In the following year, Tanabe et al. [7] reported their experience on 7 cases of Gogi aphasia, of which 6 were diagnosed as suffering from Pick’s disease of temporal lobe type. All the diagnosis was based on the findings of CT or MRI studies, which showed bilateral atrophy of the anterior and middle temporal lobes, the left being more affected. The present author also encountered 2 cases of typical Gogi aphasia caused by temporal lobe degeneration [9, 22].
But it has to be emphasized that Pick’s disease is not the only cause of Gogi aphasia. Imura’s 2 other cases suffered from non-progressive brain pathology, that is, hemorrhage and infarction. The patient of Sasanuma and Monoi [5] suffered from a head trauma. A surgical operation confirmed the presence of brain contusion as well as hematoma in the left second and third temporal gyri and the parietal lobe. Tanabe’s experience includes a case of herpes simplex encephalitis [7]. Such non-progressive etiology continues to be reported. For instance, Matsuda et al. [10] described 2 cases of stroke and one case of head trauma with MRI confirmation. Funayama described a case of cerebral infarction caused by sinus thrombosis [23].
Thus, it seems there are 2 types of Gogi aphasia. One is progressive, and wider mental deterioration eventually ensues. This type is closely associated with Pick’s disease of temporal lobe type [20]. The lesion involves bilateral temporal lobes even though the atrophy of the left side is much more prominent. The other is caused by various etiologies such as stroke, trauma, and encephalitis involving the lower temporal lobe. Symptoms of this type either remain stable or improve. The herpes simplex case and traumatic cases almost certainly must have suffered from bilateral damage of the temporal lobes. Even with stroke cases, bilateral lesions were demonstrated by MRI studies [10]. Thus, bilateral lesions of the temporal lobes seem to be a necessary condition for the emergence of Gogi aphasia. But the possibility of a left unilateral lesion causing this unique loss of lexical meaning cannot be easily discarded [23].

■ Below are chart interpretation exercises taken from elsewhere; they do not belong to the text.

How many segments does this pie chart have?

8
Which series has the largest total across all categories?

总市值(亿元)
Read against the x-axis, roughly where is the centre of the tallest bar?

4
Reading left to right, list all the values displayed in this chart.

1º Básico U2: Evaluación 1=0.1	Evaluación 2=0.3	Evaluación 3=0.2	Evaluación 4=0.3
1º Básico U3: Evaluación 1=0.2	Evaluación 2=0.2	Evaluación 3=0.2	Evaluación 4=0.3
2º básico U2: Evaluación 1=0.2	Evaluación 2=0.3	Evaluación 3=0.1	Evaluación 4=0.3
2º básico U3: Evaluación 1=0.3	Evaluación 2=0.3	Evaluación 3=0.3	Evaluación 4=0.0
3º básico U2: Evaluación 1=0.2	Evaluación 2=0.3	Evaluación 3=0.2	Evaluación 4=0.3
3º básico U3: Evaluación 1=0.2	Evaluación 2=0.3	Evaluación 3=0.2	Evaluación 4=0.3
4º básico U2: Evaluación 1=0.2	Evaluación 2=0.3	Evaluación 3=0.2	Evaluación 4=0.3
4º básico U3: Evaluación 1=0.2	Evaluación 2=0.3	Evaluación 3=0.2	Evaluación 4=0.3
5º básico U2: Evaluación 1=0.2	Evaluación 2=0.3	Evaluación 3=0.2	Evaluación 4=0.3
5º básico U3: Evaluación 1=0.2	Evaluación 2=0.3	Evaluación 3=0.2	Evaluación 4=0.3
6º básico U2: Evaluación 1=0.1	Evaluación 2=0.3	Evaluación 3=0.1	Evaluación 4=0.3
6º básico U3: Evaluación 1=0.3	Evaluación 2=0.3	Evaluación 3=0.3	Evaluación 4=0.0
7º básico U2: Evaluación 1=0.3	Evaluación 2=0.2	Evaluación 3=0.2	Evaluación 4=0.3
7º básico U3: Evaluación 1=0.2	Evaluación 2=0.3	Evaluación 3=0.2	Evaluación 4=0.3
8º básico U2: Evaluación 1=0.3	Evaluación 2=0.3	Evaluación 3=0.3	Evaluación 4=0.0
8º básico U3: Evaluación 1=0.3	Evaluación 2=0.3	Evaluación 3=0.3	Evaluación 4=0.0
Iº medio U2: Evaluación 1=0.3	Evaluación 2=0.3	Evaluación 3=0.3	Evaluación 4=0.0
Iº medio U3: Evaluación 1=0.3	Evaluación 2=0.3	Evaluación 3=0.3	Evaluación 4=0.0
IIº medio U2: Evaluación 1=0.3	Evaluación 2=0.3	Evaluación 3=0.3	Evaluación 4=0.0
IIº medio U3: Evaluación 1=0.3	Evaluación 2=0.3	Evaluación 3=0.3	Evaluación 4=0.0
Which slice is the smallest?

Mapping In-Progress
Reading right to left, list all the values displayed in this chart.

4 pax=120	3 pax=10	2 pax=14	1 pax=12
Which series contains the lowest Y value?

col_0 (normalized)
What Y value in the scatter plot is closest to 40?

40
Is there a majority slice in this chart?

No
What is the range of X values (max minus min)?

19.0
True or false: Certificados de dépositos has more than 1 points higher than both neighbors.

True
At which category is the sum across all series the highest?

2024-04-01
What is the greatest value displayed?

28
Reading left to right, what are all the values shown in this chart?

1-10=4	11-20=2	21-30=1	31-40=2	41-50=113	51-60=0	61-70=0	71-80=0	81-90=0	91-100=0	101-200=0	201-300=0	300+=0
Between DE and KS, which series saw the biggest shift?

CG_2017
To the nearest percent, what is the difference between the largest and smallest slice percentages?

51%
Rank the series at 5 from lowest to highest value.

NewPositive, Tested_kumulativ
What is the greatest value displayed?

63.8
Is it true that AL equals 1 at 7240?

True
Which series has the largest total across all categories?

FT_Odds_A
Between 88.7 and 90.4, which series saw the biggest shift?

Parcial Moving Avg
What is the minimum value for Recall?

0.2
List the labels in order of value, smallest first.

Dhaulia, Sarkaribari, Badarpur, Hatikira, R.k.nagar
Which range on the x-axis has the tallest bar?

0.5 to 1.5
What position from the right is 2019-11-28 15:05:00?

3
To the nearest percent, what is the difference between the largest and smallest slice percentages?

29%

Gogi Aphasia and Semantic Dementia
In 1989, Snowden et al. [24] reported three cases of “semantic dementia,” characterized by progressive breakdown in language and visual perception. All three showed loss of symbolic meaning affecting both verbal and non-verbal domains. All suffered from progressive lobar degeneration limited to bilateral anterior temporal lobes (temporal lobe type of Pick’s disease in older terminology). The linguistic part of the syndrome is characterized by impaired comprehension and naming, but with well articulated speech with normal syntax and preserved repetition [24]. Based on experiences of 5 cases, Hodges et al. [25] further elaborated the nature of this “semantic dementia” as characterized by fluent dysphasia with severe anomia, reduced vocabulary, and prominent impairment of single-word comprehension. Of course, the concept of “semantic dementia” implies combined deterioration of linguistic meaning such as words and non-linguistic meaning such as faces, the linguistic part of the clinical picture corresponds with Gogi aphasia [26, 27].
Preferred occurrence of single-word meaning loss by damage of the left temporal lobe at a certain stage of progressive lobar degeneration suggests that a yet to be identified region or regions in the lobe occupies a pivotal part of a distributed neural network responsible for such a complex cognitive experience as “meaning” of a word.